The World

An interesting week in the euro zone crisis is over. Most of the important players made it to Davos so nothing definitive was being decided. As I wrote yesterday, Davos isn't a place where policy is made.

It's clear it has been a week where the center held and the sense that a corner has been turned continued to frame the week's activities. Even Greece and her creditors inability to reach final agreement on debt reduction hasn't ruffled feathers.

The masters of their universe (not yours or mine) assembled at the World Economic Forum heard from German Chancellor Angela Merkel and British Prime Minister David Cameron.
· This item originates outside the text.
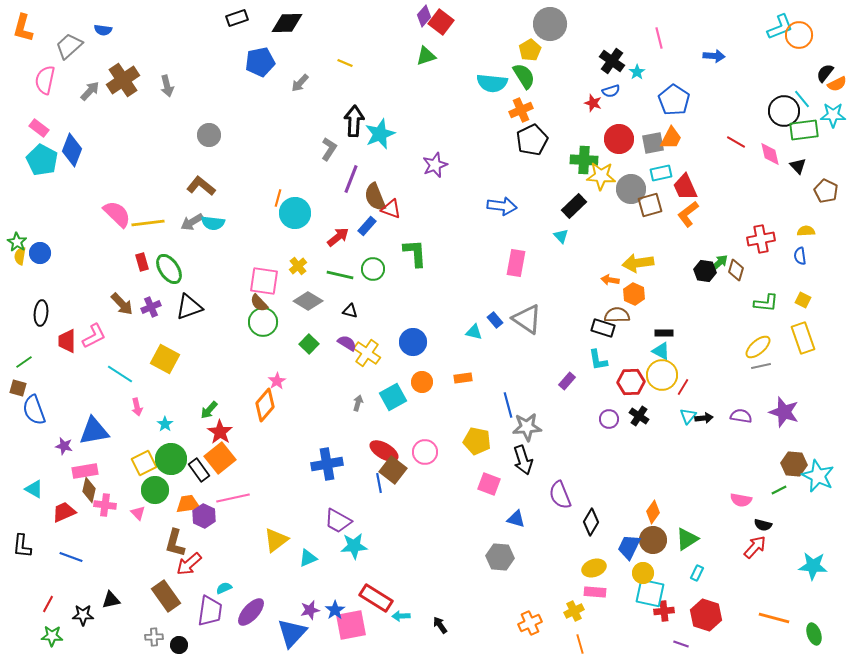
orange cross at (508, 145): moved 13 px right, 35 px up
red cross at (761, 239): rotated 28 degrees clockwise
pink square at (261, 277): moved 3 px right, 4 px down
The pair are growing further apart in their views yet that didn't seem to make much difference.

Today all ears were tuned to European Central Bank chief Mario Draghi, whose decision to make 489 billion euros ($643 billion) available to retail banks around Europe just before Christmas was a significant step in taking the heat out of the euro zone debt crisis.

Draghi's assessment of the loan program's impact so far.

"We know for sure that we have avoided a major, major credit crunch, a major funding crisis. Do we know that actually this money is going to finance the real economy? We don't have evidence of this yet. We have to wait. There is a lag. In the meantime, you have parts of the euro area where credit is more or less normal. You have areas where credit is seriously impaired."

The ECB chief had this to say about the bond markets and the price of euro zone countries debt yields. "As much as spreads underpriced government risk for many years, now they are overshooting government risk quite a lot and this may go on for quite a while."

Remember that phrase, Overshooting government risk." We'll see if the big institutions that play the sovereign bond market, listen to Draghi's words that they are "overshooting" the risk in many euro zone sovereigns.

For once it was not the euro zone crisis that shaped stock markets. It was news that the U.S. economy expanded by 2.8 percent in the last quarter of 2011. Sounds good to me, but market analysts were expecting 3 percent, hence stock markets went down.

The FTSE 100 lost 1.07 percent, the Paris CAC dropped 1.32 percent and the Frankfurt DAX was off 0.43 percent.

Looking ahead, once again, the Greek debt talks are supposed to reach a conclusion this week, just ahead of Monday's EU leaders' summit.